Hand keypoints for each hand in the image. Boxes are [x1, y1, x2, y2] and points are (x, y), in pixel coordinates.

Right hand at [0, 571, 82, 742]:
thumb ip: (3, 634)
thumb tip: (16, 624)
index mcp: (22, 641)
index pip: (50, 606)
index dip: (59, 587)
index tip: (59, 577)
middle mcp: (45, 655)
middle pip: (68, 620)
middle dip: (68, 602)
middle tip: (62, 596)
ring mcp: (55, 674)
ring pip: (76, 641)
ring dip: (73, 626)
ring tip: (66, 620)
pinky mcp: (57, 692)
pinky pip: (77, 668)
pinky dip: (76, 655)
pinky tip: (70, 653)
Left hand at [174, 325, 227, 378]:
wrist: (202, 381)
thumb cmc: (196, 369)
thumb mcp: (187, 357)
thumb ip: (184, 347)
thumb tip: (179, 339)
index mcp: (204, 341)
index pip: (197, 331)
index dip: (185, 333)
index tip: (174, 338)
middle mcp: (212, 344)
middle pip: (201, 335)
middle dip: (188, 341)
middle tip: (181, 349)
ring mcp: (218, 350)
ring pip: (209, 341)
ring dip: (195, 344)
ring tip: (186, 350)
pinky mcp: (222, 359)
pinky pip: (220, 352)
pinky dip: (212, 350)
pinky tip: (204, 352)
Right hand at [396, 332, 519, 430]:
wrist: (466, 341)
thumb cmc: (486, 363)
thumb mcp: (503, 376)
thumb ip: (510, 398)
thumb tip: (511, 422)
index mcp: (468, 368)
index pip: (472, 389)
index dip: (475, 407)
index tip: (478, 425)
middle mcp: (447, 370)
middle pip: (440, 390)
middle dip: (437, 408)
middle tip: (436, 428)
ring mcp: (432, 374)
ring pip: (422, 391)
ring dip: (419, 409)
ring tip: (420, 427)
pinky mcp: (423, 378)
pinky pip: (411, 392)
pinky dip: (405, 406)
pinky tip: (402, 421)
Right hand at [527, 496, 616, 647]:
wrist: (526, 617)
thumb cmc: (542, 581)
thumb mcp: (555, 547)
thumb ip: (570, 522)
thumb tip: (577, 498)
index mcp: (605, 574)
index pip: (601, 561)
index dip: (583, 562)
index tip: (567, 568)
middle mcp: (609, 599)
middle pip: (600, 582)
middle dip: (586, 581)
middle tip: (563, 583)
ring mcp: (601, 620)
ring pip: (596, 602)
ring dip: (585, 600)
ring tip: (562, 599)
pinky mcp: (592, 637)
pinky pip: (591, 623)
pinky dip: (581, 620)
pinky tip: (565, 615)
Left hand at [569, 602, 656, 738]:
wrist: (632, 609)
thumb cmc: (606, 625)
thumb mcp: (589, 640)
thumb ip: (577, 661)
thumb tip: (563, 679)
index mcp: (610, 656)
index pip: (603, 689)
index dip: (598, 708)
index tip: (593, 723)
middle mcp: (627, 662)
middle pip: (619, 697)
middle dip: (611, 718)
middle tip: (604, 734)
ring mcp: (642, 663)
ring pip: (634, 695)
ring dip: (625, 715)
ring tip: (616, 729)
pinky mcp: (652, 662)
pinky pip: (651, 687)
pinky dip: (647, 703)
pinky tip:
------------------------
### ACTIVITY
Reproduce word for word the material above, starting with the line that has "thumb cmc: (486, 363)" and stopping after the line that has "middle dip: (437, 408)".

### YOUR SOLUTION
thumb cmc: (486, 363)
thumb mcp: (503, 376)
thumb ip: (510, 398)
thumb tip: (511, 422)
index mcp: (468, 368)
index pip: (472, 389)
index dip: (475, 407)
index tip: (478, 425)
middle mcp: (447, 370)
middle pip: (440, 390)
middle dip: (437, 408)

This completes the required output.